I realized long-term patterns in my work that I don’t see when I’m in the weeds. For example, for fastbook-benchmark, AgentFastbook, and TinyScaleLab I have focused on evals first while I develop other foundational skills.
Evaluating the model responses helped me identify gaps in my answers that I iterate upon.

What this Means for Job Seekers and Employers

I might just be uninformed, but I think this is a novel approach to sharing a portfolio. I think this llms_ctx.txt approach could benefit both the job seeker and the employer. The job seeker benefits from the creation of the llms_ctx.txt file as they are forced to deeply think about common themes in their work and answer both broad and targeted questions about their projects and experience. The job seeker can also get a “sanity check” on what roles they are well suited for by posing as a hiring manager in a conversation with an LLM they have provided this context to. I also think that this portfolio style could benefit the hiring manager. The hiring manager can have a deep conversation with the LLM to evaluate the candidate across different desired skills/job requirements/experience requirements, especially those that are not explicitly mentioned but need to be inferred from th candidate’s body of work.

There’s also an opportunity to operationalize and systematize my end-to-end process for generating the llms_ctx.txt.

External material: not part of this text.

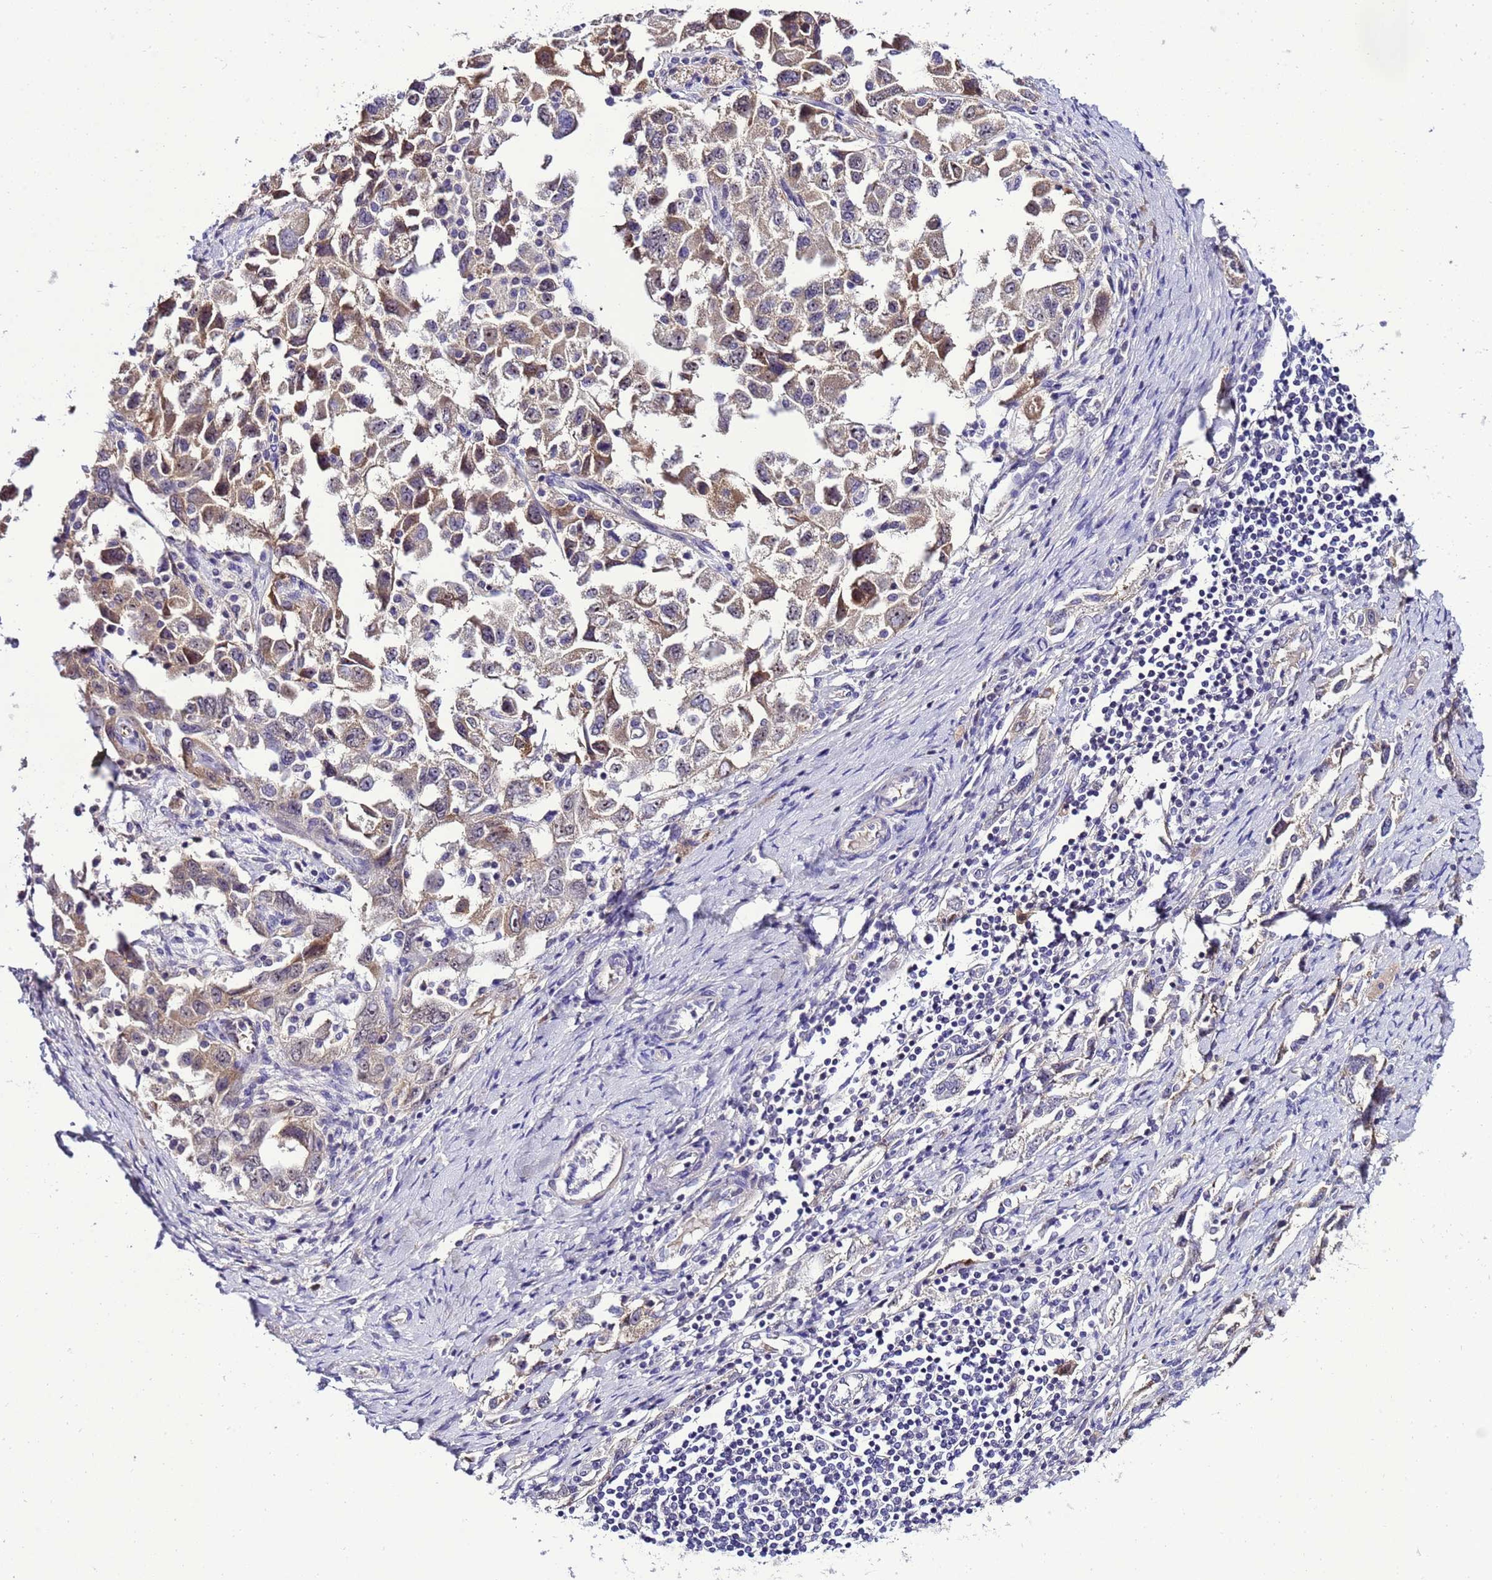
{"staining": {"intensity": "weak", "quantity": ">75%", "location": "cytoplasmic/membranous"}, "tissue": "ovarian cancer", "cell_type": "Tumor cells", "image_type": "cancer", "snomed": [{"axis": "morphology", "description": "Carcinoma, NOS"}, {"axis": "morphology", "description": "Cystadenocarcinoma, serous, NOS"}, {"axis": "topography", "description": "Ovary"}], "caption": "Serous cystadenocarcinoma (ovarian) was stained to show a protein in brown. There is low levels of weak cytoplasmic/membranous staining in approximately >75% of tumor cells. Using DAB (3,3'-diaminobenzidine) (brown) and hematoxylin (blue) stains, captured at high magnification using brightfield microscopy.", "gene": "C19orf47", "patient": {"sex": "female", "age": 69}}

You could imagine a UI which guides the user across the pipeline that I followed:

Construct metadata around their existing work (blogs, videos, repos, resume, CV)
Generate and iterate on themes underpinning their work.
Generate and iterate on questions and answers related to those themes.
Construct the llms_txt.ctx
Evaluate model responses across 3 dimensions (Completeness, Accuracy, Hallucinations).

I believe this end-to-end process could be operationalized into a valuable app, and I’m open-sourcing the methodology in the hopes that others will build upon it.

Try It Yourself

I’ll end with a call to action: try this for your own work/experience and let me know how it goes! I’m happy to be a test user for your llms_ctx.txt. Just ping me on Twitter.

I hope this project unlocks a new universe of opportunities in the job search space. I also hope that this approach allows folks from unconventional or non-traditional backgrounds (like myself) who rely on self-taught and boostrapped methods of experience (taking courses, writing blog posts, publishing YouTube videos) to synthesize their work in a cohesive way. I will continue to iterate on my llms_ctx.txt file, and have conversations with an LLM using it at each step of my professional journey, improving both the file and my professional development along the way.